▶ **What is needed**
When you answer, copy every line of the listing below exactly.

-- Dataset extract follows --

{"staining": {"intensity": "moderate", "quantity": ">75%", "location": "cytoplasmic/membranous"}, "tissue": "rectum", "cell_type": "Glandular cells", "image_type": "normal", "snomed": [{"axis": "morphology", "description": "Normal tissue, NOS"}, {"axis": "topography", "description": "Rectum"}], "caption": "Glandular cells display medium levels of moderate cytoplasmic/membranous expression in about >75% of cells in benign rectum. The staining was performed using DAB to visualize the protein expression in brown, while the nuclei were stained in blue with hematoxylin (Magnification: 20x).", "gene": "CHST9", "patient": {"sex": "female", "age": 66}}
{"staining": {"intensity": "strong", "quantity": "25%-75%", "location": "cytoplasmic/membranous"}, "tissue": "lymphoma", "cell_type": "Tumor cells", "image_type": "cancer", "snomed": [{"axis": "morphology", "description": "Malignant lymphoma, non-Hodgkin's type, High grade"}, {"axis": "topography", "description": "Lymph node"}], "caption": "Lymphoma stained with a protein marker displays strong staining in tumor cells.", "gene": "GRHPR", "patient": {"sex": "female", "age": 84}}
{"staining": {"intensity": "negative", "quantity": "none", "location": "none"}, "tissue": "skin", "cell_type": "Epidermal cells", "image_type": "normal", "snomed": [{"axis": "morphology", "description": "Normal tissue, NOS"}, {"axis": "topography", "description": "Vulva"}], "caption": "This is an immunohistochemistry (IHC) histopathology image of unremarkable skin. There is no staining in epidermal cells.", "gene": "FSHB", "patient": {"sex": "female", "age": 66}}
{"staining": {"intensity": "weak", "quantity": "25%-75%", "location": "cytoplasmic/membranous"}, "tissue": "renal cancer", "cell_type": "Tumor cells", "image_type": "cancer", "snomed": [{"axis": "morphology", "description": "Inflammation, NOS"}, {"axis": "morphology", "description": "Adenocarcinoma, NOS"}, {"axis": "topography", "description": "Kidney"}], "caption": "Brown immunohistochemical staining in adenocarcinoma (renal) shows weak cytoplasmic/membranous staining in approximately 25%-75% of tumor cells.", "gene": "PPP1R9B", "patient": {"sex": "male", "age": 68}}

-- Dataset extract concluded --

▶ **Solution to this exercise**
{"staining": {"intensity": "moderate", "quantity": ">75%", "location": "cytoplasmic/membranous"}, "tissue": "rectum", "cell_type": "Glandular cells", "image_type": "normal", "snomed": [{"axis": "morphology", "description": "Normal tissue, NOS"}, {"axis": "topography", "description": "Rectum"}], "caption": "Glandular cells display medium levels of moderate cytoplasmic/membranous expression in about >75% of cells in benign rectum. The staining was performed using DAB to visualize the protein expression in brown, while the nuclei were stained in blue with hematoxylin (Magnification: 20x).", "gene": "CHST9", "patient": {"sex": "female", "age": 66}}
{"staining": {"intensity": "strong", "quantity": "25%-75%", "location": "cytoplasmic/membranous"}, "tissue": "lymphoma", "cell_type": "Tumor cells", "image_type": "cancer", "snomed": [{"axis": "morphology", "description": "Malignant lymphoma, non-Hodgkin's type, High grade"}, {"axis": "topography", "description": "Lymph node"}], "caption": "Lymphoma stained with a protein marker displays strong staining in tumor cells.", "gene": "GRHPR", "patient": {"sex": "female", "age": 84}}
{"staining": {"intensity": "negative", "quantity": "none", "location": "none"}, "tissue": "skin", "cell_type": "Epidermal cells", "image_type": "normal", "snomed": [{"axis": "morphology", "description": "Normal tissue, NOS"}, {"axis": "topography", "description": "Vulva"}], "caption": "This is an immunohistochemistry (IHC) histopathology image of unremarkable skin. There is no staining in epidermal cells.", "gene": "FSHB", "patient": {"sex": "female", "age": 66}}
{"staining": {"intensity": "weak", "quantity": "25%-75%", "location": "cytoplasmic/membranous"}, "tissue": "renal cancer", "cell_type": "Tumor cells", "image_type": "cancer", "snomed": [{"axis": "morphology", "description": "Inflammation, NOS"}, {"axis": "morphology", "description": "Adenocarcinoma, NOS"}, {"axis": "topography", "description": "Kidney"}], "caption": "Brown immunohistochemical staining in adenocarcinoma (renal) shows weak cytoplasmic/membranous staining in approximately 25%-75% of tumor cells.", "gene": "PPP1R9B", "patient": {"sex": "male", "age": 68}}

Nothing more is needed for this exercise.